Composition with byzantine-robust handling allows the receiving mesh to import multiple corroborating observations from independent source meshes covering the same subject and to evaluate them under byzantine-robust admissibility. The lineage chain of each imported observation is independently preserved; corroboration does not collapse the chains into a single representative observation.

Distinction From Prior Art

Lineage-preserving import is distinct from CRDT replication. Conflict-free replicated data types propagate state across replicas with eventual convergence under merge functions, but they do not preserve per-update credentialing chains: the converged state names no signer, and a reviewer cannot walk from a converged value back to the contributing original updates. The present mechanism is structurally orthogonal to CRDT replication; the imported observations retain identity and chain rather than merging into a converged value.

The mechanism is distinct from blockchain bridges and analogous cross-chain transfer mechanisms. Bridges typically require consensus participation (a quorum on the bridge contract or relayer set) to admit a foreign observation, binding the receiving chain to the bridge's consensus assumptions. The present mechanism admits an imported observation under the receiving mesh's local admissibility evaluation alone; no cross-mesh consensus is required, and the receiving mesh's governance retains independent control over which source-mesh authorities it recognizes.

The mechanism is distinct from data-warehouse ETL and analogous integration pipelines, which extract source data, transform it under integration rules, and load it into a target store. ETL pipelines characteristically discard source lineage in favor of integration-target schema conformance; where lineage is retained, it is recorded as separate metadata rather than as a cryptographic chain whose validity can be verified by downstream consumers without consulting the integration system. The present mechanism's nested attestation is verifiable against source-mesh trust anchors directly; the receiving mesh need not be consulted to validate the inner chain.

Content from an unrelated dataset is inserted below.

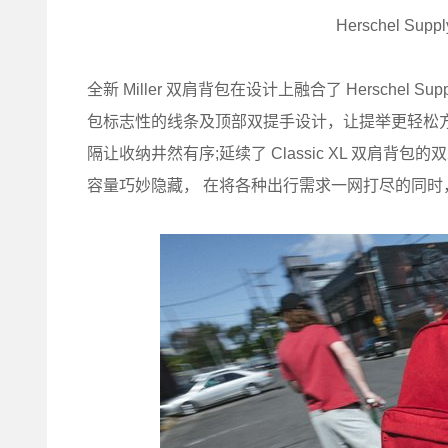
Herschel Sup
全新 Miller 双肩背包在设计上融合了 Herschel 
包标志性的线条及顶部双提手设计，让提举更轻松方便;
隔让收纳井然有序;延续了 Classic XL 双肩背
容量巧妙隐藏， 在将各种出行需求一网打尽的同时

The mechanism is further distinct from federated identity protocols (SAML, OIDC) which assert claims across trust boundaries but do not generally preserve a verifiable end-to-end chain to the original credentialing authority through arbitrary intermediate hops. The combination of nested attestation, no-consensus admission, and recursive walk-back is the structural distinction.

Disclosure Scope

The disclosure encompasses the nested-attestation envelope, the import-authority credentialing class, the configurable admissibility evaluator, the source-mesh trust-anchor mechanism, and the recursive walk-back capability. The disclosure encompasses single-layer, multi-layer, partial, translated, and batch import embodiments. The disclosure encompasses composition with cross-domain cascade composition, multi-authority resolution, dispute mechanisms, and byzantine-robust corroboration.

The disclosure encompasses applications in cross-organization mesh integration, cross-jurisdiction integration, coalition operations, and any further application in which observations generated under one mesh's governance are made available within another mesh's governance with end-to-end auditable lineage.